The “lawyer-witness” rule — RPC 3.7 — generally prohibits a lawyer from acting as trial counsel if the lawyer will be a “necessary” witness. Division III of the Court of Appeals recently discussed what the word “necessary” means in this context in State v. Silva-Gonzales, (2015 WL 3618620 Wn. App. June 9, 2015 – unpublished).
The lawyer involved was representing a criminal defendant to whom the lawyer had related some information about the investigation. The client, in turn, was taped during a jailhouse telephone conversation (not with the lawyer), discussing an aspect of the facts of the case, including facts of which the lawyer was one — but not the exclusive — source. When the prosecution sought to play the recording to the jury, the lawyer objected and, once it was admitted, moved to withdraw, arguing that the recording had made him a witness on the source of the information.
The trial court denied the motion and the Court of Appeals affirmed. In doing so, both concluded that the lawyer was not a “necessary” witness as that term is used in RPC 3.7. The rule itself does not define the word “necessary.” The Court of Appeals put it this way addressing that term: “[C]ounsel never showed why he, and he alone, could provide the information and why the information was critical to the case.” (Id. at *4).

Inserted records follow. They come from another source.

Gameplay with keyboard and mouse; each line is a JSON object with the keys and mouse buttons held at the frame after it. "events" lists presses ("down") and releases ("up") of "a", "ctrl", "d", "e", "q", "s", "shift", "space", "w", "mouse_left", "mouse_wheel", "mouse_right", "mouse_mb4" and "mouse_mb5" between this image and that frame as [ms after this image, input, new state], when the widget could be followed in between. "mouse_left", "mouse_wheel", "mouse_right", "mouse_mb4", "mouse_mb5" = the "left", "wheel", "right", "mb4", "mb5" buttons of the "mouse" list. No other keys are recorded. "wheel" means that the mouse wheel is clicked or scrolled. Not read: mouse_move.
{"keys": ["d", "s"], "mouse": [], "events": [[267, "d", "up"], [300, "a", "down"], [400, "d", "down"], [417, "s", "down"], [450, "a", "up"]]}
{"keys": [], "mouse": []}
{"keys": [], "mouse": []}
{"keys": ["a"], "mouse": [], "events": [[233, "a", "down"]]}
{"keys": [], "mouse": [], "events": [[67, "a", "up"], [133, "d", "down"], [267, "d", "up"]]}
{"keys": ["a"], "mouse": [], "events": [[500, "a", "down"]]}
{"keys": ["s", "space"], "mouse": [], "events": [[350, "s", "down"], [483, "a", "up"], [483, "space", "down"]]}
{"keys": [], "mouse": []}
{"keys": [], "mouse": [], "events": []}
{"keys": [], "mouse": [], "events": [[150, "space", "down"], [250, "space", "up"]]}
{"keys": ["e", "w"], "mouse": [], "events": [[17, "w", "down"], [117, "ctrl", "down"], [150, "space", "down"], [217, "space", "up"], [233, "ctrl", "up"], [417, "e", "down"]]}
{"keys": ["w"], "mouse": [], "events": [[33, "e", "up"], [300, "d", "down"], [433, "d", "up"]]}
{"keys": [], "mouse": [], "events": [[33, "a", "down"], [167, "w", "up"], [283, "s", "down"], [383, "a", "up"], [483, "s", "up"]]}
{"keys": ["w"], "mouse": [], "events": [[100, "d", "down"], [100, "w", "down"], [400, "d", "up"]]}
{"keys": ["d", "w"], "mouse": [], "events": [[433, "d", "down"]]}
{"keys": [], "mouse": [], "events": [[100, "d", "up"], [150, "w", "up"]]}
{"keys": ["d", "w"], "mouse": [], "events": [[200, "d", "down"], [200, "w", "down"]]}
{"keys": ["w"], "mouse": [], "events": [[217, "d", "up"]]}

Silva-Gonzales echoes another comparatively recent Division III decision in published form on this point: American States Ins. Co. ex rel. Kommavongsa v. Nammathao, (153 Wn. App. 461, 220 P.3d 1283 2009). In that earlier decision, Division III surveyed both Washington and national law on this question and concluded that for a lawyer to be a “necessary” witness, “‘the attorney will give evidence material to the determination of the issues being litigated . . . [and] . . . that the evidence is unobtainable elsewhere[.]’” (Id. at 467, citation omitted). The federal district court in Seattle used that same standard in Microsoft Corp. v. Immersion Corp. (2008 WL 682246 at *2 W.D. Wash. March 7, 2008, unpublished). In sum, if there are 10 witnesses to an event and they all say the same thing, then a lawyer does not become a “necessary” witness under the rule. Rather, the prohibition is only triggered if the lawyer must play a unique role at trial in supplying material evidence.